Exercise instructions ::
Quote every row below word for word, leaving out the pictures.

____ Supplied data

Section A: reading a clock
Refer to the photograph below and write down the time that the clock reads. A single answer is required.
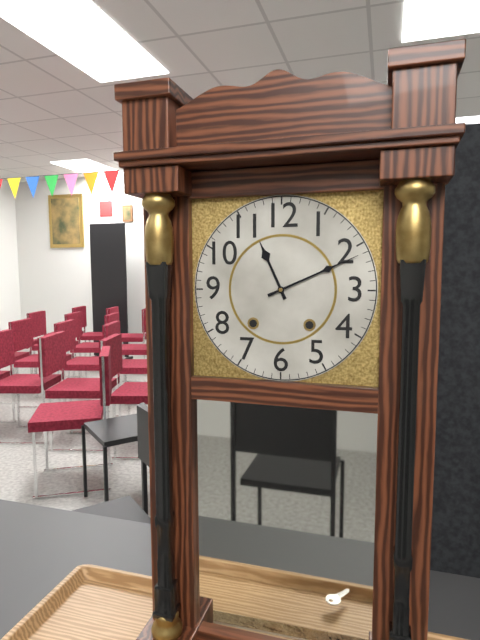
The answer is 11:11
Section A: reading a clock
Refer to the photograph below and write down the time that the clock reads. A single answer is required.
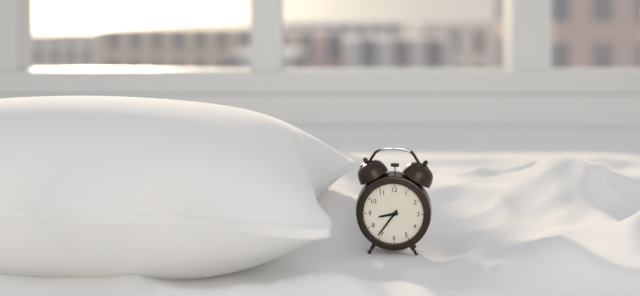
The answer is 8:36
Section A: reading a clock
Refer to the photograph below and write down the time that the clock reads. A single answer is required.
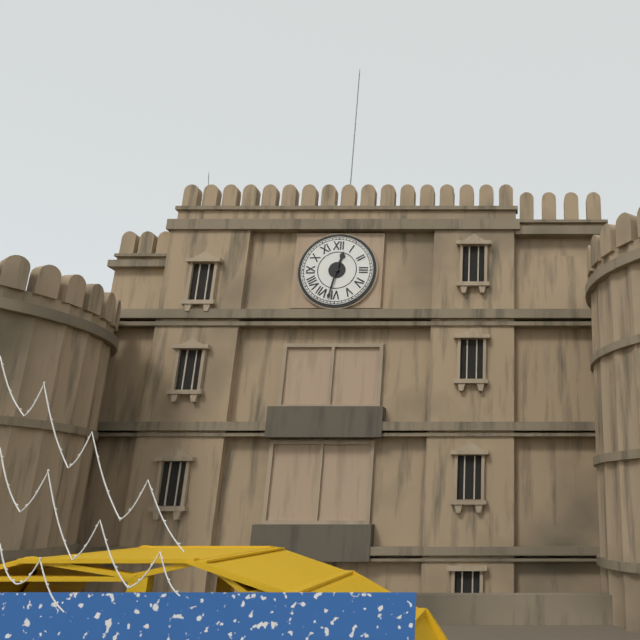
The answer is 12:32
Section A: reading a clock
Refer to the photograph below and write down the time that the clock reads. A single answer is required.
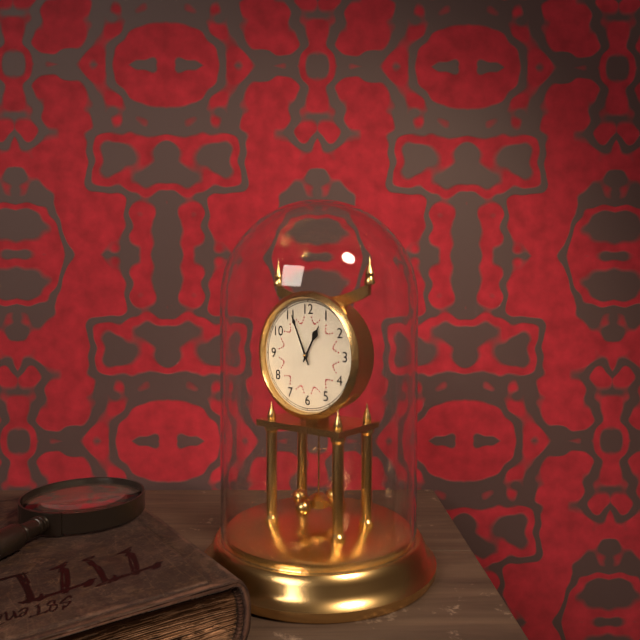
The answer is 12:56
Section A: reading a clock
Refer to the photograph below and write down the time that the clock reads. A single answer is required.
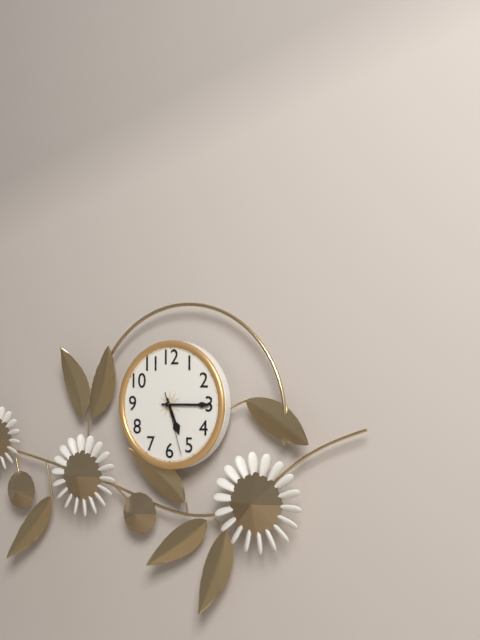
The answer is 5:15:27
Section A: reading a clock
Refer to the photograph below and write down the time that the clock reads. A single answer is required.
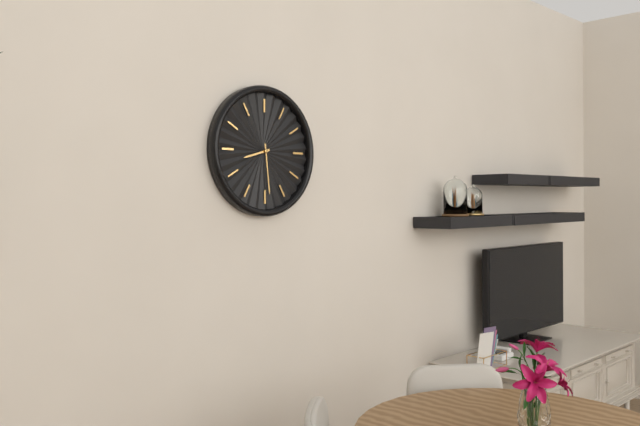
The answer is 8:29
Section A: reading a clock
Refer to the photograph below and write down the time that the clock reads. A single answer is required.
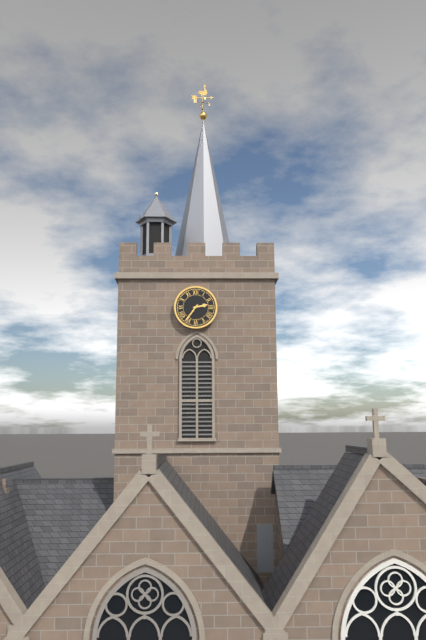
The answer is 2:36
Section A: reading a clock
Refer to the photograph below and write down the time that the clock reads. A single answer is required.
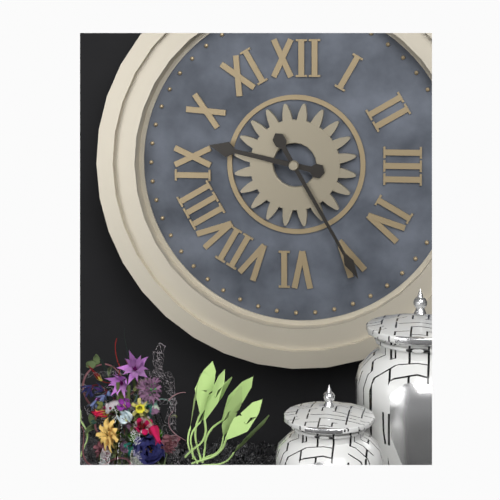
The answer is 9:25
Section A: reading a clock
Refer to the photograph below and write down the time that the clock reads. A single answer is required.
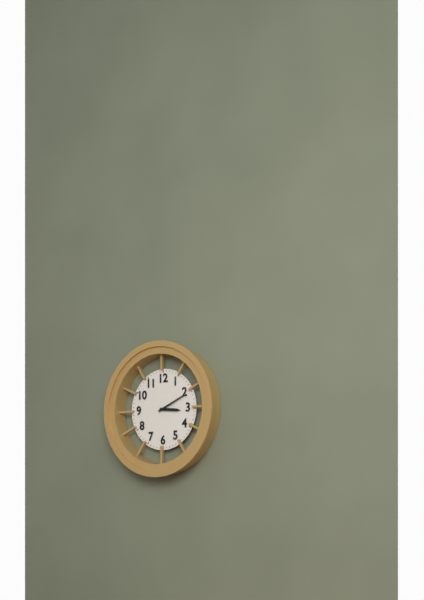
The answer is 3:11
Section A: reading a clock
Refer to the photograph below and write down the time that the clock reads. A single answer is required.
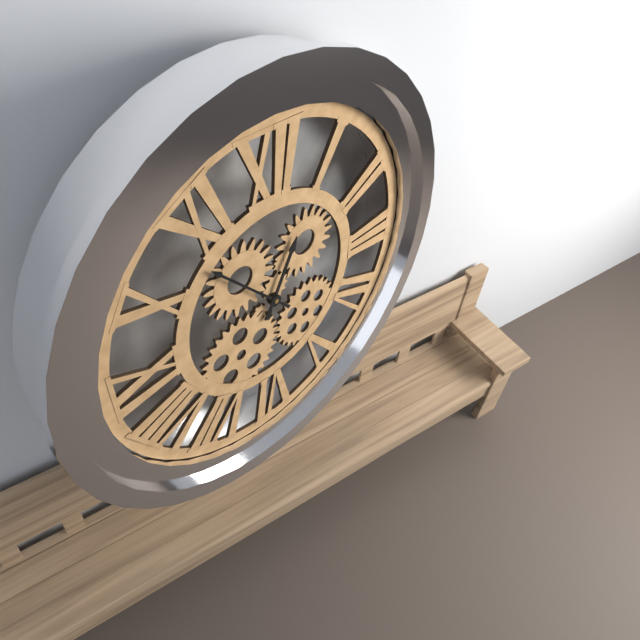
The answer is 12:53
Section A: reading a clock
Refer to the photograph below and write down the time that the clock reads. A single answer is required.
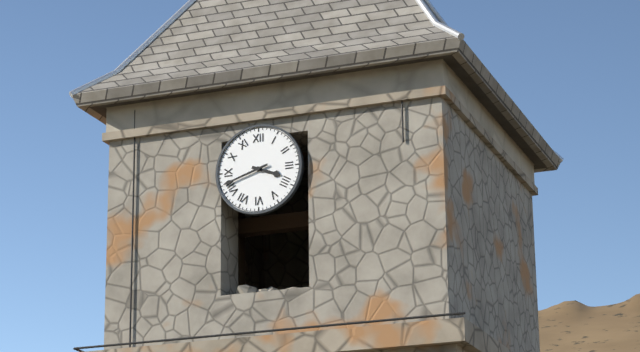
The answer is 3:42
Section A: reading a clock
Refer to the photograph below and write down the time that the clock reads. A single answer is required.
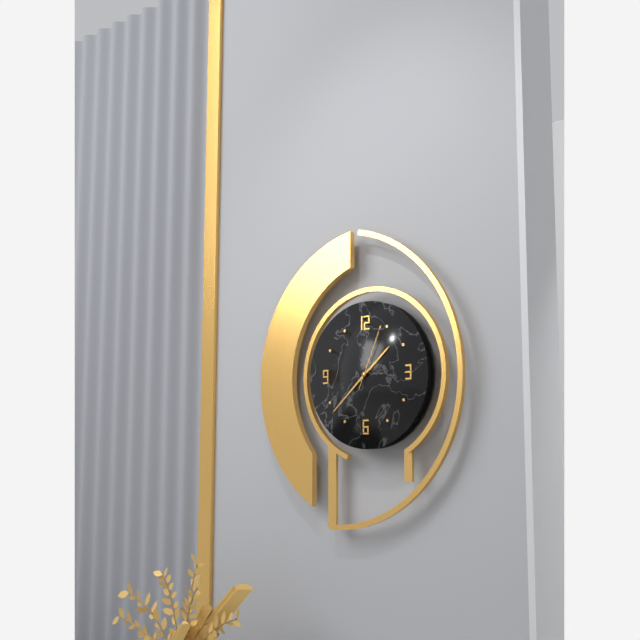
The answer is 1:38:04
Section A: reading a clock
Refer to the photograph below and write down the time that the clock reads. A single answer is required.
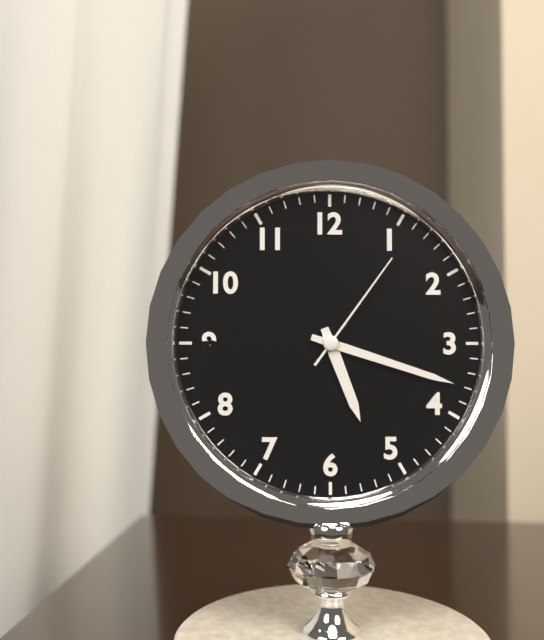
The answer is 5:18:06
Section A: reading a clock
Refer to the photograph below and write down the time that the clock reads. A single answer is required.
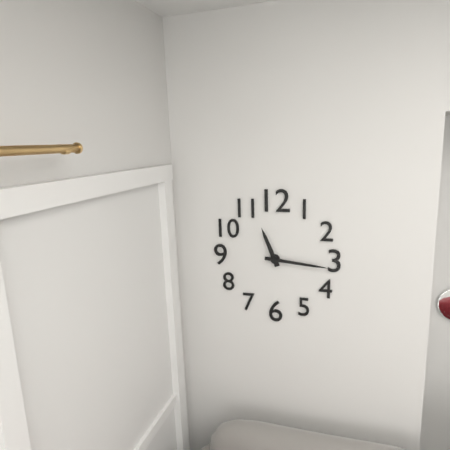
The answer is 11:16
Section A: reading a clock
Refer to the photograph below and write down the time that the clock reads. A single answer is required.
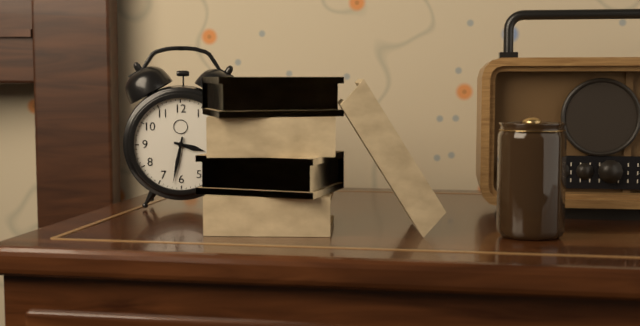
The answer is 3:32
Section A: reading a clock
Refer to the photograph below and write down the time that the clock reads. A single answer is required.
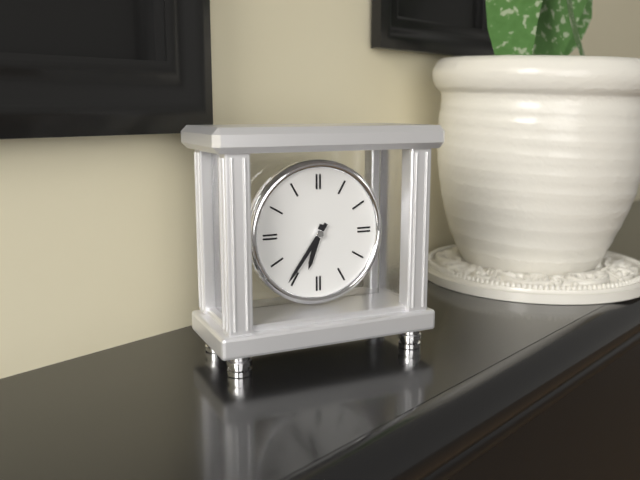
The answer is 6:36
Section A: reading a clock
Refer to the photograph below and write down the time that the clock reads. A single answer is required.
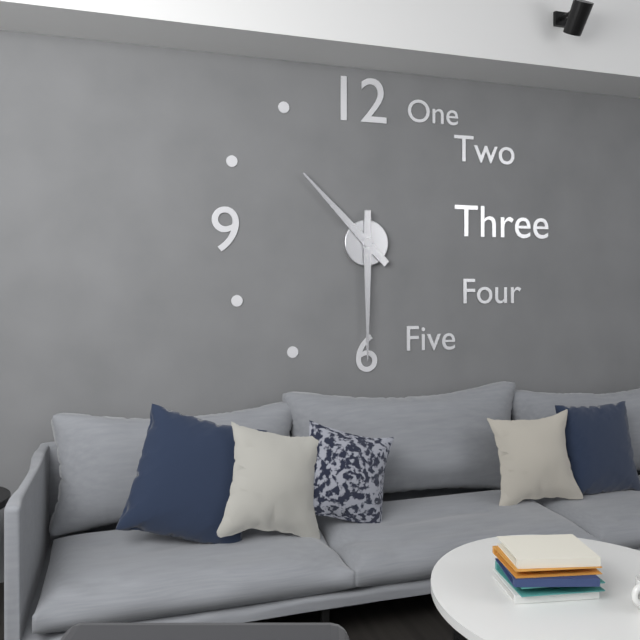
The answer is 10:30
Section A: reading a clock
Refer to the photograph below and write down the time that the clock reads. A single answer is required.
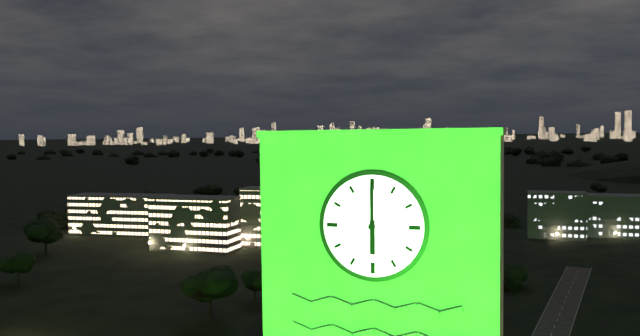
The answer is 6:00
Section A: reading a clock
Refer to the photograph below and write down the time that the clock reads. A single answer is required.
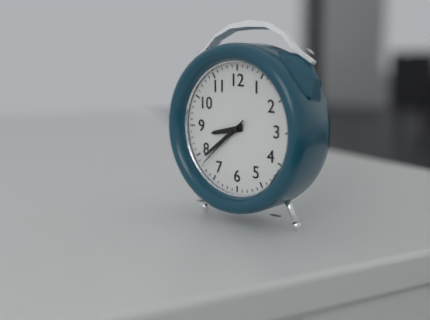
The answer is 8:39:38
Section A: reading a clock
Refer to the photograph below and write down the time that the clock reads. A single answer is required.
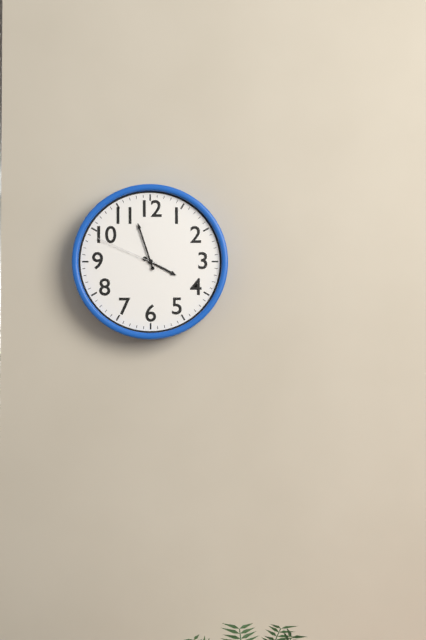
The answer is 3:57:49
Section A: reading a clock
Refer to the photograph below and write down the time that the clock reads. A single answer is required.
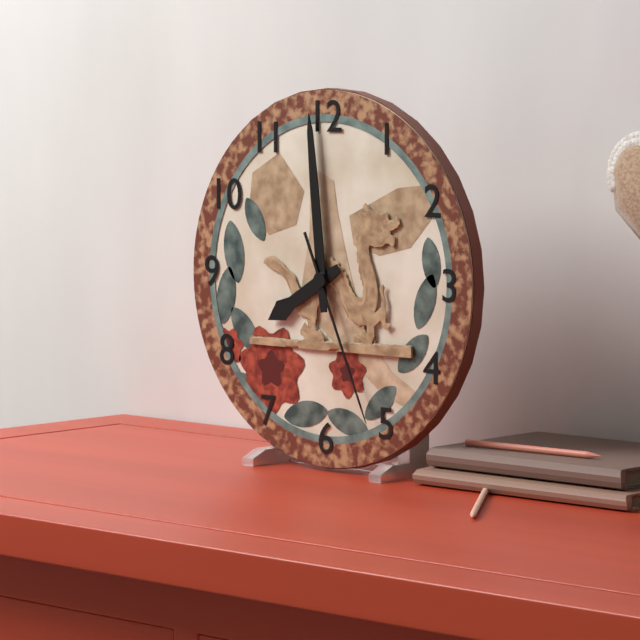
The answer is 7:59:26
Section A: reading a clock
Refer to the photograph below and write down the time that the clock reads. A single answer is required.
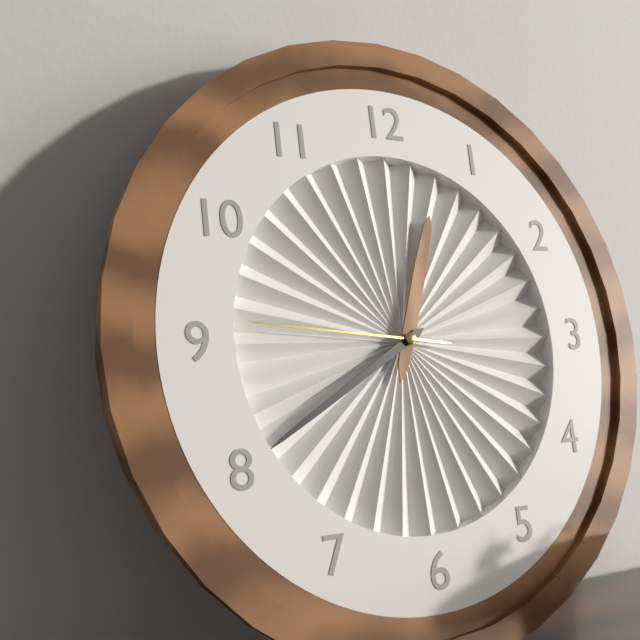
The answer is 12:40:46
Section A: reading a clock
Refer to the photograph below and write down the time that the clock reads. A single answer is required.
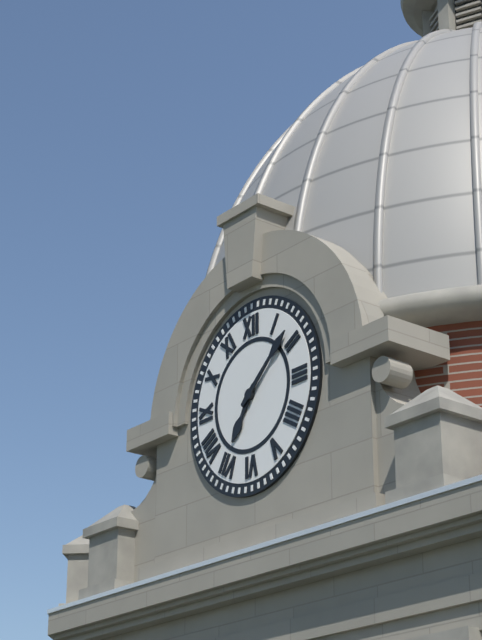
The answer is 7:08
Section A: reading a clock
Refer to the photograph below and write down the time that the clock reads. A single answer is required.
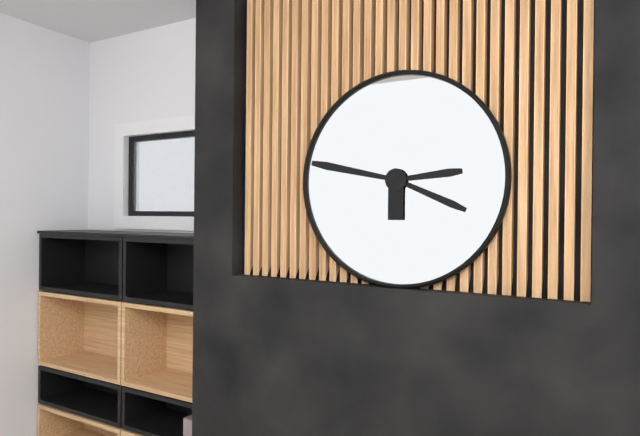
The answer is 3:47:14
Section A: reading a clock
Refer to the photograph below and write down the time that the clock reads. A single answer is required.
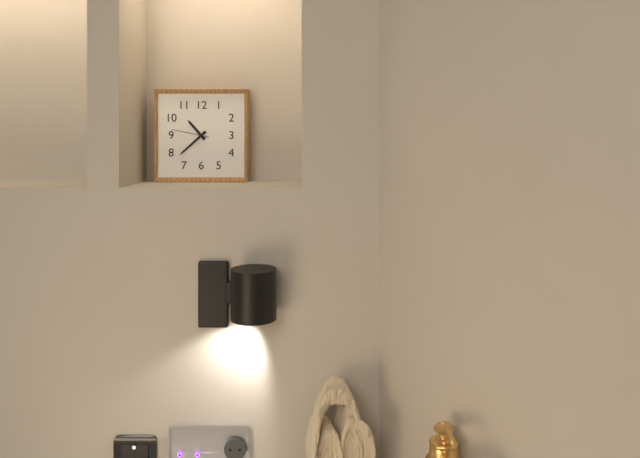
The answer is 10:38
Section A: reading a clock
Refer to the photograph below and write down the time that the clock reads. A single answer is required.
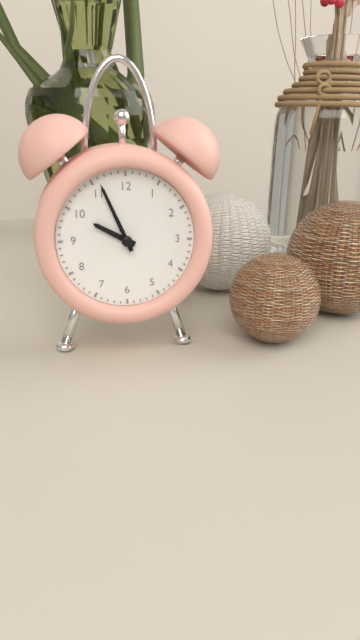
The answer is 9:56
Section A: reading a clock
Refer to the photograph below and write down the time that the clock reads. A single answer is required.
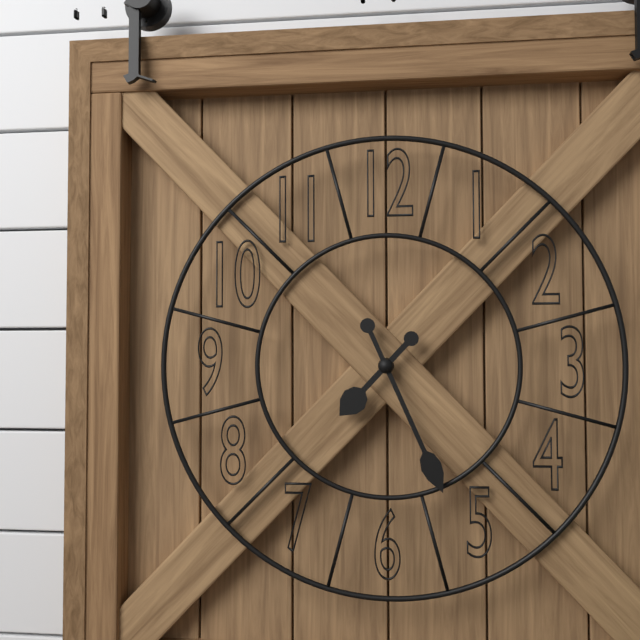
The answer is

________

Result of the task ::
Section A: reading a clock
Refer to the photograph below and write down the time that the clock reads. A single answer is required.
The answer is 11:11
Section A: reading a clock
Refer to the photograph below and write down the time that the clock reads. A single answer is required.
The answer is 8:36
Section A: reading a clock
Refer to the photograph below and write down the time that the clock reads. A single answer is required.
The answer is 12:32
Section A: reading a clock
Refer to the photograph below and write down the time that the clock reads. A single answer is required.
The answer is 12:56
Section A: reading a clock
Refer to the photograph below and write down the time that the clock reads. A single answer is required.
The answer is 5:15:27
Section A: reading a clock
Refer to the photograph below and write down the time that the clock reads. A single answer is required.
The answer is 8:29
Section A: reading a clock
Refer to the photograph below and write down the time that the clock reads. A single answer is required.
The answer is 2:36
Section A: reading a clock
Refer to the photograph below and write down the time that the clock reads. A single answer is required.
The answer is 9:25
Section A: reading a clock
Refer to the photograph below and write down the time that the clock reads. A single answer is required.
The answer is 3:11
Section A: reading a clock
Refer to the photograph below and write down the time that the clock reads. A single answer is required.
The answer is 12:53
Section A: reading a clock
Refer to the photograph below and write down the time that the clock reads. A single answer is required.
The answer is 3:42
Section A: reading a clock
Refer to the photograph below and write down the time that the clock reads. A single answer is required.
The answer is 1:38:04
Section A: reading a clock
Refer to the photograph below and write down the time that the clock reads. A single answer is required.
The answer is 5:18:06
Section A: reading a clock
Refer to the photograph below and write down the time that the clock reads. A single answer is required.
The answer is 11:16
Section A: reading a clock
Refer to the photograph below and write down the time that the clock reads. A single answer is required.
The answer is 3:32
Section A: reading a clock
Refer to the photograph below and write down the time that the clock reads. A single answer is required.
The answer is 6:36
Section A: reading a clock
Refer to the photograph below and write down the time that the clock reads. A single answer is required.
The answer is 10:30
Section A: reading a clock
Refer to the photograph below and write down the time that the clock reads. A single answer is required.
The answer is 6:00
Section A: reading a clock
Refer to the photograph below and write down the time that the clock reads. A single answer is required.
The answer is 8:39:38
Section A: reading a clock
Refer to the photograph below and write down the time that the clock reads. A single answer is required.
The answer is 3:57:49
Section A: reading a clock
Refer to the photograph below and write down the time that the clock reads. A single answer is required.
The answer is 7:59:26
Section A: reading a clock
Refer to the photograph below and write down the time that the clock reads. A single answer is required.
The answer is 12:40:46
Section A: reading a clock
Refer to the photograph below and write down the time that the clock reads. A single answer is required.
The answer is 7:08
Section A: reading a clock
Refer to the photograph below and write down the time that the clock reads. A single answer is required.
The answer is 3:47:14
Section A: reading a clock
Refer to the photograph below and write down the time that the clock reads. A single answer is required.
The answer is 10:38
Section A: reading a clock
Refer to the photograph below and write down the time that the clock reads. A single answer is required.
The answer is 9:56
Section A: reading a clock
Refer to the photograph below and write down the time that the clock reads. A single answer is required.
The answer is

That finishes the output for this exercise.